First Author  Okano S Year  2009
Journal  Neurosci Lett Volume  451
Issue  3 Pages  246-51
PubMed ID  19159659 Mgi Jnum  J:146522
Mgi Id  MGI:3837872 Doi  10.1016/j.neulet.2009.01.014
Citation  Okano S, et al. (2009) Unusual circadian locomotor activity and pathophysiology in mutant CRY1 transgenic mice. Neurosci Lett 451(3):246-51
abstractText  In the widely accepted molecular model underlying mammalian circadian rhythm, cryptochrome proteins (CRYs) play indispensable roles as inhibitive components of the CLOCK-BMAL1-mediated transcriptional-translational negative feedback loop. In order to clarify yet uncovered aspects of mammalian CRYs in vivo, we generated transgenic (Tg) mice ubiquitously overexpressing CRY1 as well as CRY1 having a mutation in the dipeptide motif of cysteine and proline that is conserved beyond evolutional divergence among animal CRYs: cysteine414 of the motif was replaced with alanine (CRY1-AP).

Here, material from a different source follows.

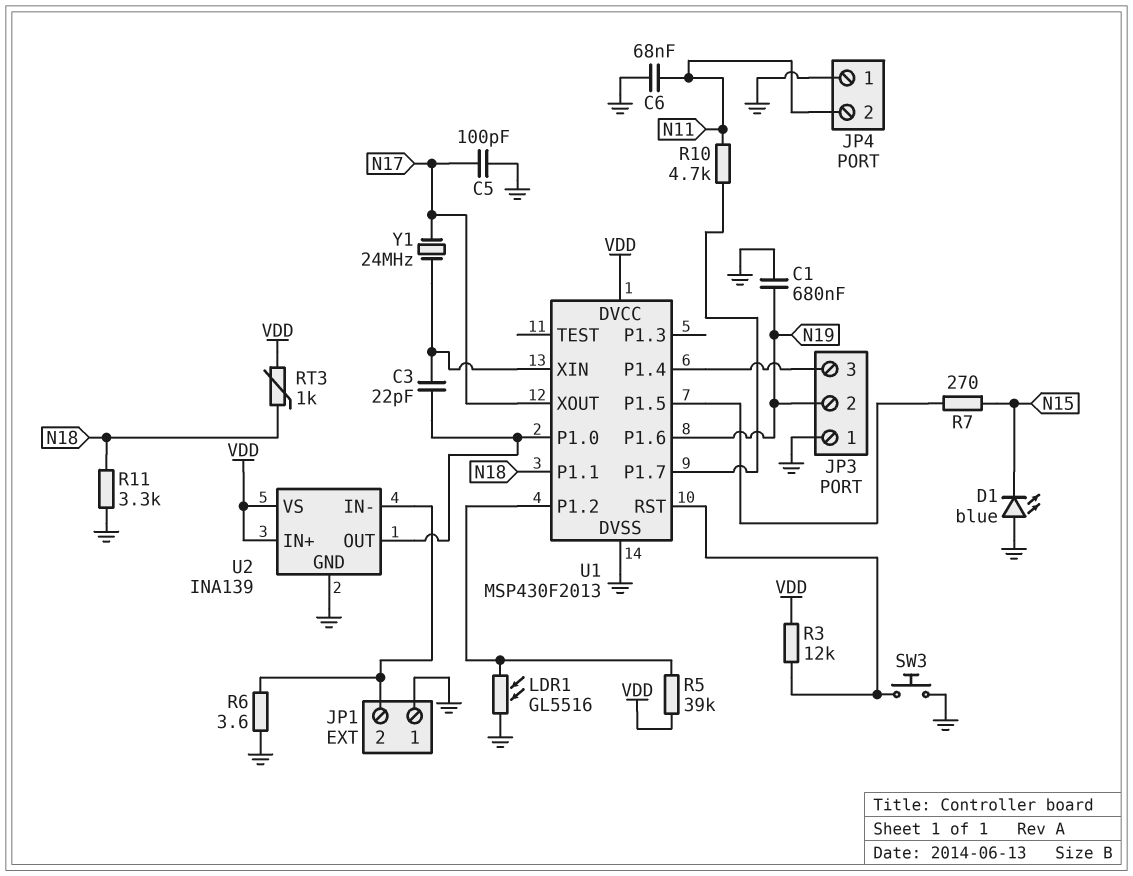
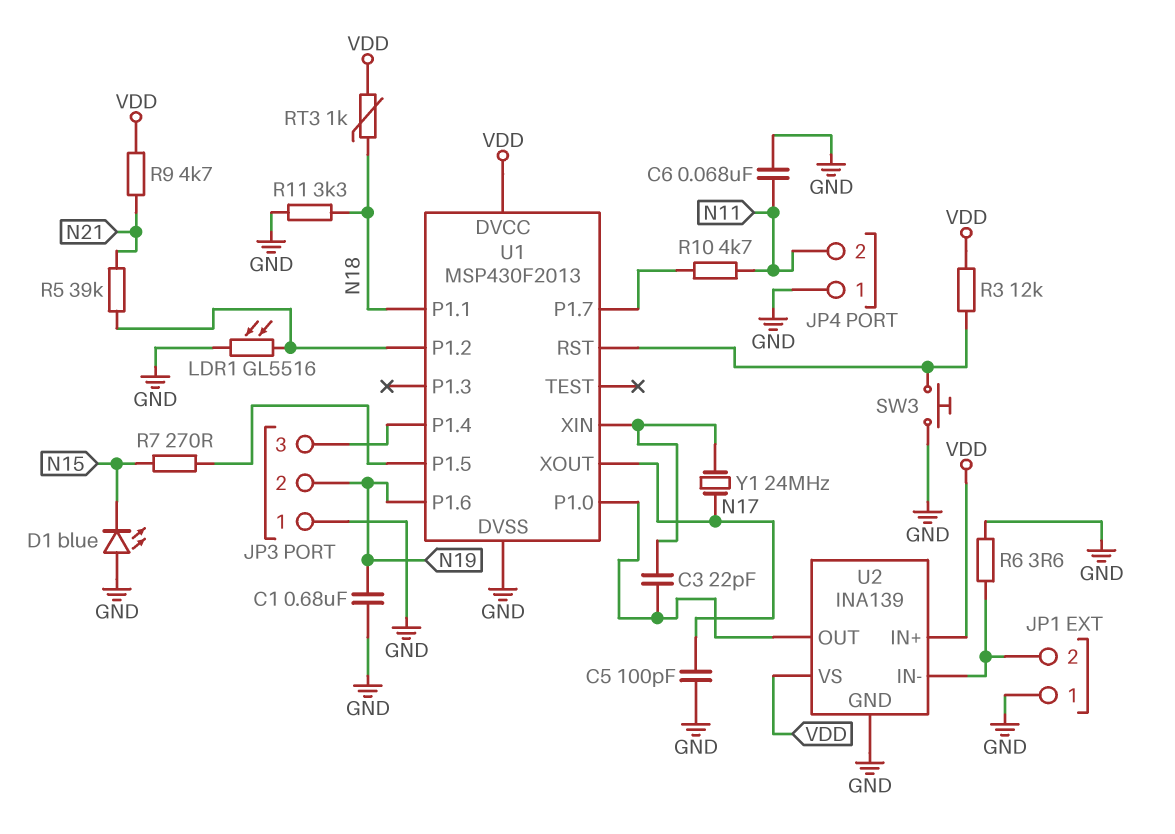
R5: 39k (U1/P1.2, VDD) -> 39k (N21, U1/P1.2)
R9: none -> 4.7k (N21, VDD)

The mice overexpressing CRY1 (CRY1 Tg) exhibited robust circadian rhythms of locomotor activity. In sharp contrast, the mice overexpressing CRY1-AP (CRY1-AP Tg) displayed a unique circadian phenotype. Their locomotor free-running periods were very long (around 28h) with rhythm splitting: the bout of activity of CRY1-AP Tg mice was split into two equal components in constant darkness. Moreover, CRY1-AP Tg mice displayed abnormal entrainment behavior: their bout of activity shifted immediately in response to a shift of the light-dark cycles. In addition, we found that CRY1-AP Tg mice showed symptoms characteristic of diabetes mellitus. The results indicate that the motif of CRY1 is crucial to the mammalian clock system and physiology.